**Given data**
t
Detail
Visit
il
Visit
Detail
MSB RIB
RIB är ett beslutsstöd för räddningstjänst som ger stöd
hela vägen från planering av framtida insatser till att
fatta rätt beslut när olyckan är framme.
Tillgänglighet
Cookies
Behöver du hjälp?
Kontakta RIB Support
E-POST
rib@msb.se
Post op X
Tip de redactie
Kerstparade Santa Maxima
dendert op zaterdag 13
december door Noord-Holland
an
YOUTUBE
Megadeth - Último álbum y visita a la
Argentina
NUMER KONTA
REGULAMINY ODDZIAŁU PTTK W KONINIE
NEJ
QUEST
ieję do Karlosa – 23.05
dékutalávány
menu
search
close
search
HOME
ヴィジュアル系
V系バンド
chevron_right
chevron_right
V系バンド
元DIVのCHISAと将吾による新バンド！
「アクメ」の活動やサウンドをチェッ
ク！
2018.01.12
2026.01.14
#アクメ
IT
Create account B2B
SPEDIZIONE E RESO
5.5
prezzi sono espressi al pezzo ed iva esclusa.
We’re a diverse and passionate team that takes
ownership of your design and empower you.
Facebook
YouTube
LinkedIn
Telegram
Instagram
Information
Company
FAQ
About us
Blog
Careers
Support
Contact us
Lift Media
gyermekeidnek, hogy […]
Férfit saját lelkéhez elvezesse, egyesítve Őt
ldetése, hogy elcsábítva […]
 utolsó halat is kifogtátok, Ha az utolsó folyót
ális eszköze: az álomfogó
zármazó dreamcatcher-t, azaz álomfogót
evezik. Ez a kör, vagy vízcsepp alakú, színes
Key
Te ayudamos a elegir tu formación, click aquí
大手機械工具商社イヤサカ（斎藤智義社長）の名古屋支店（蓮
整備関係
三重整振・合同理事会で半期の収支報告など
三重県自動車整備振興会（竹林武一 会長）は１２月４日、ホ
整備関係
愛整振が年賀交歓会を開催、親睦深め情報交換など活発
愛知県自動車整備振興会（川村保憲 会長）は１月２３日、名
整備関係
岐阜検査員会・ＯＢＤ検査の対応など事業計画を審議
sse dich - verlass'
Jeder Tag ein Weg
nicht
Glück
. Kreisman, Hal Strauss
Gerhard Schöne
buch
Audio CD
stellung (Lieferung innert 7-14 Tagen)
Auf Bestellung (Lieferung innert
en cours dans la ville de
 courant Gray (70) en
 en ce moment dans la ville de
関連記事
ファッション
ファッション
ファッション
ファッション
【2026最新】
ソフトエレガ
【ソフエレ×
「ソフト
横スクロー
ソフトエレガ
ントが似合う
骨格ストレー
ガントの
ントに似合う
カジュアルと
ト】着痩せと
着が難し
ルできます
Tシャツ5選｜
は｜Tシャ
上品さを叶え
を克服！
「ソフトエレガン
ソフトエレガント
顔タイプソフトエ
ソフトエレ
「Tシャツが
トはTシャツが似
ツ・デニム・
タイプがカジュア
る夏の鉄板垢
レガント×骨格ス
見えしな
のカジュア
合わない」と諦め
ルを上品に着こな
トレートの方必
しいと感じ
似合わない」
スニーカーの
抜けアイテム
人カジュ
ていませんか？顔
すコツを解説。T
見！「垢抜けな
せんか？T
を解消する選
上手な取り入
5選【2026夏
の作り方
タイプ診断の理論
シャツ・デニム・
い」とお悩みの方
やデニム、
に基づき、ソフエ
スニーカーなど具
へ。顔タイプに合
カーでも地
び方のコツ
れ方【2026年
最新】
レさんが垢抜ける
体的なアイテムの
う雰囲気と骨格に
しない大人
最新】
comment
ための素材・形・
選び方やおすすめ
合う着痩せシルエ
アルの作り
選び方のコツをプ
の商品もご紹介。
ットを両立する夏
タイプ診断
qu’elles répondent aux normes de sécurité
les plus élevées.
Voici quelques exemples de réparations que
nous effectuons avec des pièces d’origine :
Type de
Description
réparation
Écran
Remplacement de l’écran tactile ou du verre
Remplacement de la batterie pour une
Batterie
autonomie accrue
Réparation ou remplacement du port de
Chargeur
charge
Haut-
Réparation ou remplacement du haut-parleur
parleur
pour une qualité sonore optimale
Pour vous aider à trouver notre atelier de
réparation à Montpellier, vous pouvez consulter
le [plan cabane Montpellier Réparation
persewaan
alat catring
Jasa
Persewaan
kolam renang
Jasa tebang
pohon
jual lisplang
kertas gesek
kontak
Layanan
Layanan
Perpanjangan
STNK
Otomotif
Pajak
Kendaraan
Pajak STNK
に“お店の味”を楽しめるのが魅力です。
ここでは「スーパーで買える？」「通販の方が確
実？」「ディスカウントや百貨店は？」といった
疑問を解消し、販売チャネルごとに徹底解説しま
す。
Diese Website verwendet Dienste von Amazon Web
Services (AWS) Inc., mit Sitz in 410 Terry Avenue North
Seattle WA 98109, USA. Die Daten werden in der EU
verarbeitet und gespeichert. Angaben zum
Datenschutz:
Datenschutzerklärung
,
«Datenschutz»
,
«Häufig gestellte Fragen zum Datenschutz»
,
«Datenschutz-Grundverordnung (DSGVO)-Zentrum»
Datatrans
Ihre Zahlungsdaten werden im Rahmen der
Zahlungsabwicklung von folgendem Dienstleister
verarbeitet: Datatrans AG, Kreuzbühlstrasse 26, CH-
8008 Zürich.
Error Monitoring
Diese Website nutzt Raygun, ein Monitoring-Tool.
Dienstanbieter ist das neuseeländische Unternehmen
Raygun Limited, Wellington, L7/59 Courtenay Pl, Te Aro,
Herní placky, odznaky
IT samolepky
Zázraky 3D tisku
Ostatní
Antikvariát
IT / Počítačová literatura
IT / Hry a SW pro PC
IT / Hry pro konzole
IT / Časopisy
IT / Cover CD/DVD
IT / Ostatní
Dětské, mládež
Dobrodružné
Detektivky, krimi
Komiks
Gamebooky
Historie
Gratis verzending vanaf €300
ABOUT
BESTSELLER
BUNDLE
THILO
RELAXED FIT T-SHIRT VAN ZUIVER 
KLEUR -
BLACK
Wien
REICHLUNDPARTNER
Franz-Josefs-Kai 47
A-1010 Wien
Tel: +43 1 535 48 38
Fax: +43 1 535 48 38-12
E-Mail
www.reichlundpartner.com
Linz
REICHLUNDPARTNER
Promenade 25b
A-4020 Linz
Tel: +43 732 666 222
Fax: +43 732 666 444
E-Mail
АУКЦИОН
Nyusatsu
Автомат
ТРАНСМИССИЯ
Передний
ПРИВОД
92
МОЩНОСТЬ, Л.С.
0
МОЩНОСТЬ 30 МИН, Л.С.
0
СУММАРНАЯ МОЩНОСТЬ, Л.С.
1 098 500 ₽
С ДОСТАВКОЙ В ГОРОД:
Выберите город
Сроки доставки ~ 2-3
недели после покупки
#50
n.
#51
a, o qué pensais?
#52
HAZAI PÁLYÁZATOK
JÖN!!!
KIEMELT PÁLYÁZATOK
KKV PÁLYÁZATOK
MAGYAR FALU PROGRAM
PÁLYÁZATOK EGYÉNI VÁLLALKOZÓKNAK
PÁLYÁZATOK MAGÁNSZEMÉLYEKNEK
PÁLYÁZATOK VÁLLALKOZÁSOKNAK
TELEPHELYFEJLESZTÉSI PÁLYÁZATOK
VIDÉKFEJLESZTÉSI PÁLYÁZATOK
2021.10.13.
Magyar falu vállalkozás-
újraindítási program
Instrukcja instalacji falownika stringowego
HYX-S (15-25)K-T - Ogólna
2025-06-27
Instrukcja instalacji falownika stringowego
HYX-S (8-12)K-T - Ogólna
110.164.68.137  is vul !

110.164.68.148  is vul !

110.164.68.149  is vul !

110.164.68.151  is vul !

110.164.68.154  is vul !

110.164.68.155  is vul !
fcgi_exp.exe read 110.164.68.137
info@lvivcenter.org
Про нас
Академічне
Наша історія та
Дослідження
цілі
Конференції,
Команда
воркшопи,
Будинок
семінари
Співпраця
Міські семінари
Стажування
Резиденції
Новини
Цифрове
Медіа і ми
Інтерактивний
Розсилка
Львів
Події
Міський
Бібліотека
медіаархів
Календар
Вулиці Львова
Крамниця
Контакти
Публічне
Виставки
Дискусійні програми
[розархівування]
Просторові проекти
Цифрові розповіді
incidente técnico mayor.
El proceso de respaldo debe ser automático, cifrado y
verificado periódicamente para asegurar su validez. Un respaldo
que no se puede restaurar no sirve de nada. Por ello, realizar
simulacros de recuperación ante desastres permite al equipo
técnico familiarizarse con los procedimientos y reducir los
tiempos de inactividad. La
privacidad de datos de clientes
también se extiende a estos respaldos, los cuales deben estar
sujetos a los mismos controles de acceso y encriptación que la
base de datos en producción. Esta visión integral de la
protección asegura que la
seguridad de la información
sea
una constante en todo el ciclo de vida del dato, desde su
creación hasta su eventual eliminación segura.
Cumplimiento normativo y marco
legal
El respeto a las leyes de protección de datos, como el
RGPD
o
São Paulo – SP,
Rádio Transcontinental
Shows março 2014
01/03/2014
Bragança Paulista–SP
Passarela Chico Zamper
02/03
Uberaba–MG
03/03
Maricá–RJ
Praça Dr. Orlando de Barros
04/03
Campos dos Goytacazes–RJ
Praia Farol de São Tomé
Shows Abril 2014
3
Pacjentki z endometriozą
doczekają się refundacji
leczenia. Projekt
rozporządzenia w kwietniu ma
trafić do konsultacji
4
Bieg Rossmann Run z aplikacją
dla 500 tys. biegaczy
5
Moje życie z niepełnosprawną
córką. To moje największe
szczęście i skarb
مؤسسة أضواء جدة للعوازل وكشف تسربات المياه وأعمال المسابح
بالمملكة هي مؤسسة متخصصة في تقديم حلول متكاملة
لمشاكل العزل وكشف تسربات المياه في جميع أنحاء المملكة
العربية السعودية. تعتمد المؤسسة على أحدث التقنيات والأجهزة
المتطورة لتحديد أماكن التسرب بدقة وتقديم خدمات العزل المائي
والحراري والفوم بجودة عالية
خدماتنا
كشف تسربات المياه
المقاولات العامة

**Try it**
Give the count of lines in the records that contain "dans", and no other text.

**Output for this task**
2